Copy every line of the records below without changing anything.

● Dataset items
================================

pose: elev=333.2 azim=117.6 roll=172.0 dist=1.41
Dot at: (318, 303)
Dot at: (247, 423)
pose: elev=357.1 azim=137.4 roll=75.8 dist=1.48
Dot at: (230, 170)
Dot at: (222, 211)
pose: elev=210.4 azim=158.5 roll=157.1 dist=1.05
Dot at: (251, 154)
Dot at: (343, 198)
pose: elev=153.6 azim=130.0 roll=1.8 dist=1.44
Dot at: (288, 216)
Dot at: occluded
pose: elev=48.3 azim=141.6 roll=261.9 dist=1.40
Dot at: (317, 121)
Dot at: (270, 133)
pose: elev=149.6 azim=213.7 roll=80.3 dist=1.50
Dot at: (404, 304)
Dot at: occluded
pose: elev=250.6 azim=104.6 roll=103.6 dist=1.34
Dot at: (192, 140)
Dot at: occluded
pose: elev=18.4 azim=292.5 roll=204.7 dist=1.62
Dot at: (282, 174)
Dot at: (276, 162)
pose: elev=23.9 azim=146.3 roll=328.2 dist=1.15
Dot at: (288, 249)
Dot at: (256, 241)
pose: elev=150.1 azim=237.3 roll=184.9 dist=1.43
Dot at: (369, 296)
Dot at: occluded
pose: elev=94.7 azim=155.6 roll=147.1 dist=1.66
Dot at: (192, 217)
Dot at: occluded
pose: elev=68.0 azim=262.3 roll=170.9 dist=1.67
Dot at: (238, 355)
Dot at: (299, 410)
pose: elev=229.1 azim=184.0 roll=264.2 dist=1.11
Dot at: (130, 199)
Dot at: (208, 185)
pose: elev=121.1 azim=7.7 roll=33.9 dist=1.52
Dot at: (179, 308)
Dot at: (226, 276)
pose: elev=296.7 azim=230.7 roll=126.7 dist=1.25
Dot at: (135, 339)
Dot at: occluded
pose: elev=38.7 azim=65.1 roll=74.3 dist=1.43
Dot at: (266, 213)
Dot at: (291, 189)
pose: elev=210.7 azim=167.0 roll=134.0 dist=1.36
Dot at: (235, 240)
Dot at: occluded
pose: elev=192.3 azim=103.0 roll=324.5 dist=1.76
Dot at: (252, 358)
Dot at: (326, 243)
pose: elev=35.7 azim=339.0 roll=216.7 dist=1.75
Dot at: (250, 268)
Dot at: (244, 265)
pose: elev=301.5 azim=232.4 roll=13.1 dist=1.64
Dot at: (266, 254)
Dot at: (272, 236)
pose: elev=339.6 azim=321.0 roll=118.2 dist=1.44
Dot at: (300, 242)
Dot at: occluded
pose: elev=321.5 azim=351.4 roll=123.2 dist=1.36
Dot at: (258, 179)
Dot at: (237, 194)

================================

● EXPECTED ANSWER
pose: elev=333.2 azim=117.6 roll=172.0 dist=1.41
Dot at: (318, 303)
Dot at: (247, 423)
pose: elev=357.1 azim=137.4 roll=75.8 dist=1.48
Dot at: (230, 170)
Dot at: (222, 211)
pose: elev=210.4 azim=158.5 roll=157.1 dist=1.05
Dot at: (251, 154)
Dot at: (343, 198)
pose: elev=153.6 azim=130.0 roll=1.8 dist=1.44
Dot at: (288, 216)
Dot at: occluded
pose: elev=48.3 azim=141.6 roll=261.9 dist=1.40
Dot at: (317, 121)
Dot at: (270, 133)
pose: elev=149.6 azim=213.7 roll=80.3 dist=1.50
Dot at: (404, 304)
Dot at: occluded
pose: elev=250.6 azim=104.6 roll=103.6 dist=1.34
Dot at: (192, 140)
Dot at: occluded
pose: elev=18.4 azim=292.5 roll=204.7 dist=1.62
Dot at: (282, 174)
Dot at: (276, 162)
pose: elev=23.9 azim=146.3 roll=328.2 dist=1.15
Dot at: (288, 249)
Dot at: (256, 241)
pose: elev=150.1 azim=237.3 roll=184.9 dist=1.43
Dot at: (369, 296)
Dot at: occluded
pose: elev=94.7 azim=155.6 roll=147.1 dist=1.66
Dot at: (192, 217)
Dot at: occluded
pose: elev=68.0 azim=262.3 roll=170.9 dist=1.67
Dot at: (238, 355)
Dot at: (299, 410)
pose: elev=229.1 azim=184.0 roll=264.2 dist=1.11
Dot at: (130, 199)
Dot at: (208, 185)
pose: elev=121.1 azim=7.7 roll=33.9 dist=1.52
Dot at: (179, 308)
Dot at: (226, 276)
pose: elev=296.7 azim=230.7 roll=126.7 dist=1.25
Dot at: (135, 339)
Dot at: occluded
pose: elev=38.7 azim=65.1 roll=74.3 dist=1.43
Dot at: (266, 213)
Dot at: (291, 189)
pose: elev=210.7 azim=167.0 roll=134.0 dist=1.36
Dot at: (235, 240)
Dot at: occluded
pose: elev=192.3 azim=103.0 roll=324.5 dist=1.76
Dot at: (252, 358)
Dot at: (326, 243)
pose: elev=35.7 azim=339.0 roll=216.7 dist=1.75
Dot at: (250, 268)
Dot at: (244, 265)
pose: elev=301.5 azim=232.4 roll=13.1 dist=1.64
Dot at: (266, 254)
Dot at: (272, 236)
pose: elev=339.6 azim=321.0 roll=118.2 dist=1.44
Dot at: (300, 242)
Dot at: occluded
pose: elev=321.5 azim=351.4 roll=123.2 dist=1.36
Dot at: (258, 179)
Dot at: (237, 194)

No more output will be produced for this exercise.